# HELLO from M11NTT NEW MEMBER FROM SCOTLAND



## M11NTT (Dec 1, 2008)

View attachment 2
View attachment 1
FOR SALE 18 INCH ALLOYS SIVLVER """"""""AS I HAVE NEW BLACK ONES I WOULD LIKE TO MEET UP AROUND THE SCOTLAND AREA


----------



## Wallsendmag (Feb 12, 2004)

Welcome best bet to join the ttoc quick before Hev finds out :wink:


----------



## trev (Aug 5, 2005)

Hi and welcome to the forum, what area are you in ?


----------



## YELLOW_TT (Feb 25, 2004)

Welcome your TT looks very low in the first pic 8)


----------



## malstt (Apr 18, 2007)

welcome to the forum 8)


----------



## Hev (Feb 26, 2005)

Welcome to the playground [smiley=jester.gif]

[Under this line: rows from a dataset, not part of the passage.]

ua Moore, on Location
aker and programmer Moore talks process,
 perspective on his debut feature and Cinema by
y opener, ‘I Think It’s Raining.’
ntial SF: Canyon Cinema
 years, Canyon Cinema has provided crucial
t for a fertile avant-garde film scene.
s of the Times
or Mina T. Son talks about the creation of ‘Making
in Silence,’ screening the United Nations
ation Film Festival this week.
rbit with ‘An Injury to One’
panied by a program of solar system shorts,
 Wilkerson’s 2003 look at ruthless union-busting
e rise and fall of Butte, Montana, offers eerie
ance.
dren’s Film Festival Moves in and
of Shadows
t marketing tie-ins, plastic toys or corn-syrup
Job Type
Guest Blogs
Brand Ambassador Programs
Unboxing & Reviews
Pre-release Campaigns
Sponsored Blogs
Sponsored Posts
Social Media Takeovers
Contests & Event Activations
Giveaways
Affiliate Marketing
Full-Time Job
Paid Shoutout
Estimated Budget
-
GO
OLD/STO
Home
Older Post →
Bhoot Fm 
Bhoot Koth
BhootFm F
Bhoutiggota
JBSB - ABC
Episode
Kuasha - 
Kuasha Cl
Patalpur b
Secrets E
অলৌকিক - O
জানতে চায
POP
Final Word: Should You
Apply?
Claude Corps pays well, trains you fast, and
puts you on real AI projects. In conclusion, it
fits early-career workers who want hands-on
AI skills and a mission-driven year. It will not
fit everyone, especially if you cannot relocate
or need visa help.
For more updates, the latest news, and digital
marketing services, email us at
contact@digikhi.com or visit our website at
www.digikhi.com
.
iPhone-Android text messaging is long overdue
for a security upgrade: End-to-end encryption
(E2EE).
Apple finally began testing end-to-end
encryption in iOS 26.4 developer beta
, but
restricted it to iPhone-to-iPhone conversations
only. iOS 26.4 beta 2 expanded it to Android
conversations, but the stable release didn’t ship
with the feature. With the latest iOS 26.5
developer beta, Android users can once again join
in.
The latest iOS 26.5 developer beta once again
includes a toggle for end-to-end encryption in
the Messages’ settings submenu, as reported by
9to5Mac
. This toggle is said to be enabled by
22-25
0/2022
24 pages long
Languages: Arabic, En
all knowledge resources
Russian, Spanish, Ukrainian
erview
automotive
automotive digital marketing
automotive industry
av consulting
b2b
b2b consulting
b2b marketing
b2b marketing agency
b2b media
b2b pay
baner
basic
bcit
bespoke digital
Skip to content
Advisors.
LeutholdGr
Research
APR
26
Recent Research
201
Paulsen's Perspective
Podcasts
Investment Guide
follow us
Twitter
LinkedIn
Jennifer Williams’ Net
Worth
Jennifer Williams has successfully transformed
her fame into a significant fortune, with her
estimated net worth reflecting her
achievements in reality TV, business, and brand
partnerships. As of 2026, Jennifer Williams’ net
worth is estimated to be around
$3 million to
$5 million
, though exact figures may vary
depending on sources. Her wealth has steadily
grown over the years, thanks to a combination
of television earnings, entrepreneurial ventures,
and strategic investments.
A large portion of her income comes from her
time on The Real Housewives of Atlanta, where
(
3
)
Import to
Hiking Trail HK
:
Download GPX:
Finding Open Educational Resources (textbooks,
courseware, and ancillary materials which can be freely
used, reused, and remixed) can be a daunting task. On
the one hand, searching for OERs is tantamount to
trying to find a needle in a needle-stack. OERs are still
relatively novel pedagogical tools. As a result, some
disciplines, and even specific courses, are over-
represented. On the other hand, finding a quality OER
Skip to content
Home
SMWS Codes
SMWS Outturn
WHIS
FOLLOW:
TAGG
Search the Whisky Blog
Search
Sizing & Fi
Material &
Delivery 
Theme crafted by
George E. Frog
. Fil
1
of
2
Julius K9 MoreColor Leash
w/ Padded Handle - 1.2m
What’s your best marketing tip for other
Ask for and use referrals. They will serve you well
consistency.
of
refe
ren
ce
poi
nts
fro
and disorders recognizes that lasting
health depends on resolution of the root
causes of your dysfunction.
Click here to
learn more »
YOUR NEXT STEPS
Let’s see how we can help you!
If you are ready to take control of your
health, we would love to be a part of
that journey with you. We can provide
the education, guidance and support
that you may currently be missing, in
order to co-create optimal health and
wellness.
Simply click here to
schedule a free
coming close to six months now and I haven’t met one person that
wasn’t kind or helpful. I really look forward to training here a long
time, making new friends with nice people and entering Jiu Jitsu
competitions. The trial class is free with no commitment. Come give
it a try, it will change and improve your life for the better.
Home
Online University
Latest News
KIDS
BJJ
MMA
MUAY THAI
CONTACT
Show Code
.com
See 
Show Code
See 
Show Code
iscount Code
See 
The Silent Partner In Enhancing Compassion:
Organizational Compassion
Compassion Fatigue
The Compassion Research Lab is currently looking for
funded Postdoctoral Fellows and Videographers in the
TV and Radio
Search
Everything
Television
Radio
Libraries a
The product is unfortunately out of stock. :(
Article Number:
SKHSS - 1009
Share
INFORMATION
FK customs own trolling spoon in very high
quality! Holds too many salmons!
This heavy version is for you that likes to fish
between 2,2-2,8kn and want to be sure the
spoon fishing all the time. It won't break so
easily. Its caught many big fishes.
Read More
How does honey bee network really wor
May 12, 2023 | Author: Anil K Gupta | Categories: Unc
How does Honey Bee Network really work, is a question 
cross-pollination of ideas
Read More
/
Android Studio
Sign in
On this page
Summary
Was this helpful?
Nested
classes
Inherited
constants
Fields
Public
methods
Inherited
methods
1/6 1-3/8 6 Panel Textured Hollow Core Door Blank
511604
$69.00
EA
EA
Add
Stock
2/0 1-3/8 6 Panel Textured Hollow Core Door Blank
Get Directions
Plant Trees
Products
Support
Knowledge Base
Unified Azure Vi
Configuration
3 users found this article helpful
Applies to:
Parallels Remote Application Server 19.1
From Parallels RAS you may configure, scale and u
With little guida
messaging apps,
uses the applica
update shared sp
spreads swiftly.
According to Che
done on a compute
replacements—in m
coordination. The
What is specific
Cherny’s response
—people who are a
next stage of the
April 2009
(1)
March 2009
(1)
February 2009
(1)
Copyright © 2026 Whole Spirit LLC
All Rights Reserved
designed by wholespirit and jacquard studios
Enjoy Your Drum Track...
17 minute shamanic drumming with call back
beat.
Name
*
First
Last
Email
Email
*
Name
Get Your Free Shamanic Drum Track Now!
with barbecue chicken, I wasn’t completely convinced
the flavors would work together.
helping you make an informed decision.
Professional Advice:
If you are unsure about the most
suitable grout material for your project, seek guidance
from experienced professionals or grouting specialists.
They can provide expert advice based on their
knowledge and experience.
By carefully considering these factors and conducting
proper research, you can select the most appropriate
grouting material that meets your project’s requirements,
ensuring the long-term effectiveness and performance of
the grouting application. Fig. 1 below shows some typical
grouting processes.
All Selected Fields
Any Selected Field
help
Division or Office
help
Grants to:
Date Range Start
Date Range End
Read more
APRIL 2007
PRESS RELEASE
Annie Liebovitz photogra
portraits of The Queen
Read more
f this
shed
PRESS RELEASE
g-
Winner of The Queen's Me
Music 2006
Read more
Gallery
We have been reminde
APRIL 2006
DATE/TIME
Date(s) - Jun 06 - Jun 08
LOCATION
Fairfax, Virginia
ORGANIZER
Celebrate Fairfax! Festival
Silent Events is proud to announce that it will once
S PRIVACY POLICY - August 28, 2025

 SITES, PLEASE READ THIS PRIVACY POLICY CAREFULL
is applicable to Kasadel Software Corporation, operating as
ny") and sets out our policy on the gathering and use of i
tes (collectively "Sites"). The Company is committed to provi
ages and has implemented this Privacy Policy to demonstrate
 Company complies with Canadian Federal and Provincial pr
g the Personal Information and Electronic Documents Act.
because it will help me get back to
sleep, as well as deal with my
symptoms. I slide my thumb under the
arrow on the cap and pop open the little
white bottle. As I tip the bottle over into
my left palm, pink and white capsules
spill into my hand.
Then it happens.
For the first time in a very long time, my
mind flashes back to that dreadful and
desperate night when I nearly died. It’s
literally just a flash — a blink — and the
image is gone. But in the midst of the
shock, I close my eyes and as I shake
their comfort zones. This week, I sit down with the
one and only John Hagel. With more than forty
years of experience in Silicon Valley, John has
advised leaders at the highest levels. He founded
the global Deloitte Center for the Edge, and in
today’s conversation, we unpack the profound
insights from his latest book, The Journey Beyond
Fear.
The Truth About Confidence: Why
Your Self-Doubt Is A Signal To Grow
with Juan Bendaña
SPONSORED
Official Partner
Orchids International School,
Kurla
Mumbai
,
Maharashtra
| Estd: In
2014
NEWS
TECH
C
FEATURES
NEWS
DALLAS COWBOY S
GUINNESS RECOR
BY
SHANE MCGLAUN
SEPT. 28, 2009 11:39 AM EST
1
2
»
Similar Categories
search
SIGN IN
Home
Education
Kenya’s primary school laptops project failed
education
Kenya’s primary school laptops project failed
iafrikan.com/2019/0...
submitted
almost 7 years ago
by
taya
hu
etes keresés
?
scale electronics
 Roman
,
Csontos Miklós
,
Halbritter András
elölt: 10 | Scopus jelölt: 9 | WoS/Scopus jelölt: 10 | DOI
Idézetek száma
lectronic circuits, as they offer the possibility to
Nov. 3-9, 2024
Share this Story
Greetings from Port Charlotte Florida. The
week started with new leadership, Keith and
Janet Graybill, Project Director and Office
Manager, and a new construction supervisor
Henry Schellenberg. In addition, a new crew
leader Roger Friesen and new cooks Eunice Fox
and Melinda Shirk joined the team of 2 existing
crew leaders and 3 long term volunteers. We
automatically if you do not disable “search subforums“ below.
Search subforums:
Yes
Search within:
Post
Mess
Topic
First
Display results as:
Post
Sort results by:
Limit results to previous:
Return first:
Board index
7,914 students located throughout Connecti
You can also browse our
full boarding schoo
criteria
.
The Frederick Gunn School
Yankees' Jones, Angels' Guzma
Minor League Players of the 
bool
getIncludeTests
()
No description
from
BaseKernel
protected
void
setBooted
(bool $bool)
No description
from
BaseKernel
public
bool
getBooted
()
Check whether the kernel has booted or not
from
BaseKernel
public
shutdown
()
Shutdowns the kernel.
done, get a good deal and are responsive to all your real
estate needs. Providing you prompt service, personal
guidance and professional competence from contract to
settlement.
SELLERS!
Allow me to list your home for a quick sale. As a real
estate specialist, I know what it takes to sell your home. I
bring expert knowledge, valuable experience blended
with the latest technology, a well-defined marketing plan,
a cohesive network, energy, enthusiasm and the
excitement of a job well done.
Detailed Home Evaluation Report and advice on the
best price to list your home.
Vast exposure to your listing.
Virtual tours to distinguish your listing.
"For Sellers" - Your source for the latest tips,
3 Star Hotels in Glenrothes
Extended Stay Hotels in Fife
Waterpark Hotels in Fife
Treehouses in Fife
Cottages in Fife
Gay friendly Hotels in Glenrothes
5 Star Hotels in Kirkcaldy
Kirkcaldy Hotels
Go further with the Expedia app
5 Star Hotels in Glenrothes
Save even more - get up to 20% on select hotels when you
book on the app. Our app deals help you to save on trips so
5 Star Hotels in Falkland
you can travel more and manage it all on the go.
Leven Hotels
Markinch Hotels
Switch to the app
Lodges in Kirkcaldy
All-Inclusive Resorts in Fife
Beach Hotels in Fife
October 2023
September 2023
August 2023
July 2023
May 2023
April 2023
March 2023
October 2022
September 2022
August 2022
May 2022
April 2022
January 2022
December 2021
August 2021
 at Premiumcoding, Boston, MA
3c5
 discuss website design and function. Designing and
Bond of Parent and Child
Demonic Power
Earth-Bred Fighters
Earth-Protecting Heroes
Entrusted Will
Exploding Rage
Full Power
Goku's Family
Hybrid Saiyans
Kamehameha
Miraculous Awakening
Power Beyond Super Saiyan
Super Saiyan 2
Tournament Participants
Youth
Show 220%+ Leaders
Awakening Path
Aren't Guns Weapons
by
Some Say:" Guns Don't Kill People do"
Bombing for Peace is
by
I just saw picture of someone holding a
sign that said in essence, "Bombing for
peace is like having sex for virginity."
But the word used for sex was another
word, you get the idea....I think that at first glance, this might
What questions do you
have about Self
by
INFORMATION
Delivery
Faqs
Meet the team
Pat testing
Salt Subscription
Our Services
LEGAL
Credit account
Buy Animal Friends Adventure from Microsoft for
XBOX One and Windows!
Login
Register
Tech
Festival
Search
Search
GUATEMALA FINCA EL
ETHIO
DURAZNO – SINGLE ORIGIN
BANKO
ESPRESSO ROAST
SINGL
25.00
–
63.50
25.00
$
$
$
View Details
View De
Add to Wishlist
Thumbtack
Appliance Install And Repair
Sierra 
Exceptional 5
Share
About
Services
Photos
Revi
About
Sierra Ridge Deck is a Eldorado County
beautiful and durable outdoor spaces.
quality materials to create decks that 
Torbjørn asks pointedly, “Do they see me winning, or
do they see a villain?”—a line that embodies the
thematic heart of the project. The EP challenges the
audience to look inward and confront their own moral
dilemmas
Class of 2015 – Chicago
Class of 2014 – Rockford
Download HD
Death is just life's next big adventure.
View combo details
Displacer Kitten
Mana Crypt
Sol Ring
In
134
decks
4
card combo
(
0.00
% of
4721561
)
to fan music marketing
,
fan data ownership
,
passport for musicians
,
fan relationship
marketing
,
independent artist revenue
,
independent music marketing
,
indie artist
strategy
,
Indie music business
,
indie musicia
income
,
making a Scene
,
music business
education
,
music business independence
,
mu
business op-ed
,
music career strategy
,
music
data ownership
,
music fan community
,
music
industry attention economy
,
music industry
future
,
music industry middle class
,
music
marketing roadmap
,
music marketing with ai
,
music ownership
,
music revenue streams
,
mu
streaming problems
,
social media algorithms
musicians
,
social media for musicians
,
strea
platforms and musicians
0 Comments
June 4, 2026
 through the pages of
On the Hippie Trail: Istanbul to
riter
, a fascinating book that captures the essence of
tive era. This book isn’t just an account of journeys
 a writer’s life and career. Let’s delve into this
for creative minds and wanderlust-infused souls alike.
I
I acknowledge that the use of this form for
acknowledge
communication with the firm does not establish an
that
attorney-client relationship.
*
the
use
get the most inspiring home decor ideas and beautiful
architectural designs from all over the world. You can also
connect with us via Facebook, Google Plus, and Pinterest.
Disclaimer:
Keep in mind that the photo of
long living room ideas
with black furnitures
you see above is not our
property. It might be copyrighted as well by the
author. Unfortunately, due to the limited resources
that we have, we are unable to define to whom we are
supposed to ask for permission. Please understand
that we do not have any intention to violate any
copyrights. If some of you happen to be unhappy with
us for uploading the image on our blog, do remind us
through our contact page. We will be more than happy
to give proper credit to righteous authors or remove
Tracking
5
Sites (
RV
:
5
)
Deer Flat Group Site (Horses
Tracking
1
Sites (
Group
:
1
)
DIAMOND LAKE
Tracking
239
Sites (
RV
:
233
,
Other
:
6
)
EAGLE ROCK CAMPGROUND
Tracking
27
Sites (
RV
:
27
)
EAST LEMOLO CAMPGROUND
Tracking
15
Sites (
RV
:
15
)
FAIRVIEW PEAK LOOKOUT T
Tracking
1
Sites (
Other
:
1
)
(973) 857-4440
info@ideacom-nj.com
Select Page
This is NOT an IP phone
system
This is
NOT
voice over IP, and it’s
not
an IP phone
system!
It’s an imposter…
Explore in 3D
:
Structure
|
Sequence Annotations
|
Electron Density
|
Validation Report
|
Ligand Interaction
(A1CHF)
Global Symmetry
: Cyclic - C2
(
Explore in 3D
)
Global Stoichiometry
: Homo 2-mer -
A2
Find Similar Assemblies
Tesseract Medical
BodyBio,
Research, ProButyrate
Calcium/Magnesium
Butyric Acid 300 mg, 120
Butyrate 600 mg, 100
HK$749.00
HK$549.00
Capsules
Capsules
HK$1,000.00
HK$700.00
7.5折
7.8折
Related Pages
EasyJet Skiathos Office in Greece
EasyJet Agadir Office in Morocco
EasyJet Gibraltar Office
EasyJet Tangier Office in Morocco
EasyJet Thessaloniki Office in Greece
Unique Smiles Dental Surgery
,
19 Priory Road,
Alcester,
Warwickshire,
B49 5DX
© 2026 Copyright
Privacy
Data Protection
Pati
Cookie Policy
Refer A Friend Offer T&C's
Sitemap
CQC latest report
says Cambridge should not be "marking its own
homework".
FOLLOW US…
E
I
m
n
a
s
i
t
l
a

As Mr Mag says, get joining the TTOC 



wallsendmag said:


> Welcome best bet to join the ttoc quick before Hev finds out :wink:


Too late! :lol:

See you at the next meet :wink:

Hev x


----------



## T3RBO (Dec 9, 2003)

Welcome to the forum......... and nice number plate


----------